A schematic representation of neurovascular units with cellular elements that regulate cerebral blood flow along the vascular tree. The various types of cells that form the neurovascular unit (NVU) (neurons, astrocytes, mural cells – vascular smooth muscle cells (VSMCs) and pericytes, and neuroendothelium) regulate cerebral blood flow throughout the vascular tree. The cellular composition of the NVU differs along the vascular tree, but the principal cellular components all remain represented, as illustrated here. (A) At the level of penetrating arteries, the NVU is composed of neuroendothelial cells, making up the inner layer of the vessel wall, covered by a thin extracellular basement membrane, ringed by one to three layers of VSMCs, and ensheathed by pia. The Virchow-Robin space containing the cerebrospinal fluid is between the pia and glia limitans formed by astrocytic endfeet. Both VSMCs and astrocytes are innervated by local neurons. (B) Arterioles differ in that (i) there is only one layer of VSMCs, (ii) astrocyte coverage and innervation of the vessel wall and endothelial inner layer are continuous with penetrating arteries and brain capillaries, above and below the arteriole level, respectively. Precapillary arterioles may also contain transitional pericytes, a cell type between pericyte and VSMCs. (C) At the capillary level, the NVU is composed of endothelial cells that share a common basement membrane with pericytes. Pericytes stretch their processes along and around capillaries and make direct, interdigitated or “peg-socket”-like contacts with neuroendothelial cells. Pericytes and neuroendothelial cells are covered by astrocyte endfeet.

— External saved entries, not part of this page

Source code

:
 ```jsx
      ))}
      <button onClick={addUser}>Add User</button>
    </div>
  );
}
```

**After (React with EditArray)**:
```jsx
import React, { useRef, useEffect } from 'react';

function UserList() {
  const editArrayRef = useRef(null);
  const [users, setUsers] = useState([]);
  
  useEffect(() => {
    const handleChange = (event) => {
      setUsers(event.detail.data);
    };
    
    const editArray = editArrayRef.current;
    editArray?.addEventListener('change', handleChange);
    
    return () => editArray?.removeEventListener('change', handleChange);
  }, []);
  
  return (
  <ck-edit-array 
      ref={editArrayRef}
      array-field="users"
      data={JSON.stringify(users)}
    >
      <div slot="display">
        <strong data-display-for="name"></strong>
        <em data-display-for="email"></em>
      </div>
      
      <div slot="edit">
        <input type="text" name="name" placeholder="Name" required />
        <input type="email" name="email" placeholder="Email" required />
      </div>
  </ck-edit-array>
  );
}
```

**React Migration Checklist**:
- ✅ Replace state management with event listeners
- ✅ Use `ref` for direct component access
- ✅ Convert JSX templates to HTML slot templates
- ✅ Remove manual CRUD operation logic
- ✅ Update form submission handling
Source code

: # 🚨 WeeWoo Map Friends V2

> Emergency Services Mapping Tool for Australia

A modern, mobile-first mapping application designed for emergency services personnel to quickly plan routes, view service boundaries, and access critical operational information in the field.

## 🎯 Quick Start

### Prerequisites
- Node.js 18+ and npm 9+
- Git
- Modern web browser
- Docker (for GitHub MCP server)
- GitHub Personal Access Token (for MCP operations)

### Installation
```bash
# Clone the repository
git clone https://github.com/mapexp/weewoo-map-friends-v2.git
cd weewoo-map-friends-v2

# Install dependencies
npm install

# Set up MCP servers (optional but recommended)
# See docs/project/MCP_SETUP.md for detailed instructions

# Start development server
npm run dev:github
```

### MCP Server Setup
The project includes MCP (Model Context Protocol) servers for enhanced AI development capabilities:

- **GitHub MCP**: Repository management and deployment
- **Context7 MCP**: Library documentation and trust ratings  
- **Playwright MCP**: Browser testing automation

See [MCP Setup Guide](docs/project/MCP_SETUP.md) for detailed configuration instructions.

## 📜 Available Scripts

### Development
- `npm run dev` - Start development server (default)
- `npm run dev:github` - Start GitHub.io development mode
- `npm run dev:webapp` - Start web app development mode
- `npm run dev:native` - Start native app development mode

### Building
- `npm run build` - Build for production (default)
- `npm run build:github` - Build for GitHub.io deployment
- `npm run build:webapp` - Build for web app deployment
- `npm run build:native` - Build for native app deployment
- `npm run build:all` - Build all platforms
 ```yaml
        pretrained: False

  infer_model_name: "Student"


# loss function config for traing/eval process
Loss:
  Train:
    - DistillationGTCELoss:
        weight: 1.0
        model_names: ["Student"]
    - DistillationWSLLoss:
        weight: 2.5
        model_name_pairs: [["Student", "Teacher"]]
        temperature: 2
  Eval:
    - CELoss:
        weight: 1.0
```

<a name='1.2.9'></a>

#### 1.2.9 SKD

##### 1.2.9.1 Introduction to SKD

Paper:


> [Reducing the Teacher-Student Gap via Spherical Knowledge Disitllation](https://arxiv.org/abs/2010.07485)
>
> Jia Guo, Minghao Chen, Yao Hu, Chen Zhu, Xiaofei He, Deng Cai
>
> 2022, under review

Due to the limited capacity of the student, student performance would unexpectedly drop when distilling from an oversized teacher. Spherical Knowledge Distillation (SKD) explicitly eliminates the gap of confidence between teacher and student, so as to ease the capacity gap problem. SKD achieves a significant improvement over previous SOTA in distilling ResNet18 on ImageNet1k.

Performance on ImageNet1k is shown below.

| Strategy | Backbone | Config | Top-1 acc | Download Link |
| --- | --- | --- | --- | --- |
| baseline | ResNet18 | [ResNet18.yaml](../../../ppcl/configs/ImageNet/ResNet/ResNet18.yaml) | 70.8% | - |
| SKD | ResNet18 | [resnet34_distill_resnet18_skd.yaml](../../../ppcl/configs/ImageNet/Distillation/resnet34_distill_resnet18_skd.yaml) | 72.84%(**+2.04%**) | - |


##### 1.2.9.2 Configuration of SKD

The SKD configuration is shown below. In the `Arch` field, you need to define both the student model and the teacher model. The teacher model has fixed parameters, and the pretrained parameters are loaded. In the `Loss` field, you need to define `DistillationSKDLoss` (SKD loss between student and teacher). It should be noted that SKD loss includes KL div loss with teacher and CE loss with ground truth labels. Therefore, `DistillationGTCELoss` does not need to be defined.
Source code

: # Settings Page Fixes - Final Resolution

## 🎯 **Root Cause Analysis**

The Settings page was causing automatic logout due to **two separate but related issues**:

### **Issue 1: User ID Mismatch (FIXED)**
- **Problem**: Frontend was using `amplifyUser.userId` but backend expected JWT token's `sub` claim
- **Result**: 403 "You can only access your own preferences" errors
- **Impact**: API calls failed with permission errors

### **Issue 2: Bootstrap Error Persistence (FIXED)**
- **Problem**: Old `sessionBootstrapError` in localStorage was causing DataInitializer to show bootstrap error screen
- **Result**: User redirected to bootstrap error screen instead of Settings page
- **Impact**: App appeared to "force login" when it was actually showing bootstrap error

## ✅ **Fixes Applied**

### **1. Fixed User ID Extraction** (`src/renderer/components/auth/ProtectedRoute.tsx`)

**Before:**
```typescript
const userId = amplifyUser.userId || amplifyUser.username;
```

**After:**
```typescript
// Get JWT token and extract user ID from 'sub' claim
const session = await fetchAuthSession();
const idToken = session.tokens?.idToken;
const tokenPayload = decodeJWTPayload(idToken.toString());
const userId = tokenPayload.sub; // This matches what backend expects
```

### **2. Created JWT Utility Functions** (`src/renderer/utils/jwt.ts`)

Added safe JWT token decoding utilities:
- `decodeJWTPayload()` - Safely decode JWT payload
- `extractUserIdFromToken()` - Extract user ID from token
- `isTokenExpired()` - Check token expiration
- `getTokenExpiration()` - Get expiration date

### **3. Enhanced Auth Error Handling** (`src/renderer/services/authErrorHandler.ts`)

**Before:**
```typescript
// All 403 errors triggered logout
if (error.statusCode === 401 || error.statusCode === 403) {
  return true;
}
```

Both astrocytes and pericytes are innervated by local neurons similar to astrocytes and VSMCs in the upper segments of the vascular tree. Created by Biorender.com.

Figure 3

Molecular circadian clockwork is composed of two interlocking transcription/translation feedback loops (TTFLs). The clock proteins, CLOCK and BMAL1, are integral components of the core circadian timekeeping loop. They form a heterodimer, then induce E-box-mediated transcription of negative regulators, Period (Per1,2,3) and Cryptochrome (Cry1,2) genes. Accumulated PER and CRY proteins repress E-box-mediated transcription until their levels decrease, allowing the cycle to repeat. CLOCK and BMAL1 also control the transcription of the nuclear receptors RORα and REV-ERBα, which modulate BMAL1 mRNA levels by competitive actions on the RRE element residing in the Bmal1 promoter. The cycling of clock components collectively determines the temporal patterning and levels of clock-controlled genes (CCGs), thus generating diverse circadian rhythmic outputs. In addition, a number of signaling molecules, including kinases and ubiquitinases, fine-tune these molecular clock loops. Casein kinase Iε (CKIε) and CKIδ form a complex with PERs and CRYs, phosphorylate (P) PERs and then promote proteasome-dependent degradation of these negative regulators. Phosphorylation of CLOCK facilitates its dimerization with BMAL1 and nuclear entry.

Figure 4

Circadian rhythms are expressed in the various cell types of the NVU. Multiple types of cells comprise the NVU and contribute to neurovascular function. All express near-24-h oscillations in functionality.

Figure 5

Circadian rhythm disfunction adversely effects physiology. Misalignment of circadian clocks between cells, brain regions, tissue, across the organism and the natural world can increase the risk of significant health consequences involving the neurovasculature and brain. Created by Biorender.com.